India’s food security has increased over the past five years even as people in 58 countries required urgent food assistance, says the Global Report on Food Crises (GRFC) 2023 prepared by the UN Economic and Social Commission for Asia and the Pacific (ESCAP). 

The risk index of the report showed that India’s food security was far better based on the 2020-22 average than even countries such as China and the Russian Federation. In contrast, food insecurity was the highest in Iran.

The GRFC said it estimated that over a quarter of a billion people were acutely food-insecure and required urgent food assistance across 58 food-crisis countries or territories in 2022. “This is the highest number in the seven-year history of the GRFC,” it said. 

36% of population

In 2022, 51.3 million people or 36 per cent  of the population analysed for the report faced high levels of acute food insecurity in five countries in Asia. These are Afghanistan, Bangladesh, Myanmar, Pakistan and Sri Lanka.

In Bangladesh, people in the Cox’s Bazaar area in Bangladesh and in Pakistan those in Balochistan, Khyber Pakhtunkhwa and Singh faced food insecurities, it said, listing out the drivers of the situation under economic crisis, conflicts, weather, malnutrition and displacement. 

“Deepening economic crises in Afghanistan and Sri Lanka were aggravated by the war in Ukraine; economic shocks were also a major driver of acute food insecurity in Myanmar and Pakistan,” the GRFC 2023 said.

Impact of conflicts

Conflict was the primary driver of acute food insecurity in Bangladesh and Myanmar, while pockets of armed clashes and violence persisted in Afghanistan where decades of conflict have destroyed livelihoods, it said.

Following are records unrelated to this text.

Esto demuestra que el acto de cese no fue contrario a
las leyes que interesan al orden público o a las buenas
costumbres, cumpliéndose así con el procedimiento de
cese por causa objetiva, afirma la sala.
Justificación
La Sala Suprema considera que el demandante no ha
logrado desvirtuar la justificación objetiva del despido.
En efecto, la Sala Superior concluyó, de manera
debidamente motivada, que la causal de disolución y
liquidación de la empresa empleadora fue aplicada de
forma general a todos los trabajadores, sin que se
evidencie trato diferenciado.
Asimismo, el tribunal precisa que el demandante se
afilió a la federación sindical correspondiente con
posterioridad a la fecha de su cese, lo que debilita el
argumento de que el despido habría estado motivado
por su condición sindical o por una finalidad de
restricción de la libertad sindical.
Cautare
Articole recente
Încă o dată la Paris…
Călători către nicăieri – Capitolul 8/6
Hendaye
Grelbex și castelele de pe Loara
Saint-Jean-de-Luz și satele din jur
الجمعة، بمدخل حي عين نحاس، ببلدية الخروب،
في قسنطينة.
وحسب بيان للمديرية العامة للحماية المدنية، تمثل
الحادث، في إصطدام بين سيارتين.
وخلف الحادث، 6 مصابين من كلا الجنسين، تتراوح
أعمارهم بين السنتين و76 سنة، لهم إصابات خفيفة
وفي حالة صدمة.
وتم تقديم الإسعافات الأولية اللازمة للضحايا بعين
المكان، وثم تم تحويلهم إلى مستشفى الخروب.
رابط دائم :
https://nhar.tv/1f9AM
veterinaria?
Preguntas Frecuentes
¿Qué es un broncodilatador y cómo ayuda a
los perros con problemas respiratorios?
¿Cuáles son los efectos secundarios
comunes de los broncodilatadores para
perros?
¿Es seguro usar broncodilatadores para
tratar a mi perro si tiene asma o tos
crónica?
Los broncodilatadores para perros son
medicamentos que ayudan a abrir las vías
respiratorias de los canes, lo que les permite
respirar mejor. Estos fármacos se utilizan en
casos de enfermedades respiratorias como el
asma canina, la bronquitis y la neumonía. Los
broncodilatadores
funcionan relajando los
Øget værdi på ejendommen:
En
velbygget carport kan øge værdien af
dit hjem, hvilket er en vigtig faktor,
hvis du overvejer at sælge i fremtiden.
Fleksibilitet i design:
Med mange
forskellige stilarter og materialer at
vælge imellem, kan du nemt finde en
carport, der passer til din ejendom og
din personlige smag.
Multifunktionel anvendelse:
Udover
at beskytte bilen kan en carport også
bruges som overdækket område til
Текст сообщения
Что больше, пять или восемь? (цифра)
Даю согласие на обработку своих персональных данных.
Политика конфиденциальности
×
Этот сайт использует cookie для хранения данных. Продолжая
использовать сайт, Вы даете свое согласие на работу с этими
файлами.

On the weather front, GRFC said heat waves followed by abnormal monsoon rainfall were the primary driver of acute food insecurity in  Pakistan, while catastrophic drought conditions were a significant driver in Afghanistan.

On malnutrition, it said about 4.15 million children under 5 years were estimated to be suffering from wasting in 2022, of whom  one million were severely wasted. Of the 10.2 million displaced people, 7.5 million were internally displaced, while the rest were refugees and asylum seekers.

On Bangladesh, the GRFC said around 95 per cent of the Rohingya refugee population and 70 per cent of the Bangladeshi resident community in Ukhiya and Teknaf upazilas – a total of 1.28 million people – in Cox’s Bazar, were estimated to be vulnerable and in need of food assistance in 2022. 

Insecurity for over 5 years

“Of them, 902,800 were Rohingya refugees living in 33 congested government-designated camps in Ukhiya and Teknaf as well as on the island of Bhasan Char, and 376 500 were members of the Bangladeshi host community,” it said.

Bangladesh and Afghanistan have been facing food insecurity since 2016, while in Pakistan’s vulnerable three regions the situation has been worrisome since 2017. 

In Myanmar, 15.2 million or 27 per cent of the total population faced high levels of acute food insecurity and were in need of humanitarian assistance in 2022. In Sri Lanka, 6.27 million or 28 per cent of the analysed population faced moderate or severe acute food insecurity during May–June 2022, it said.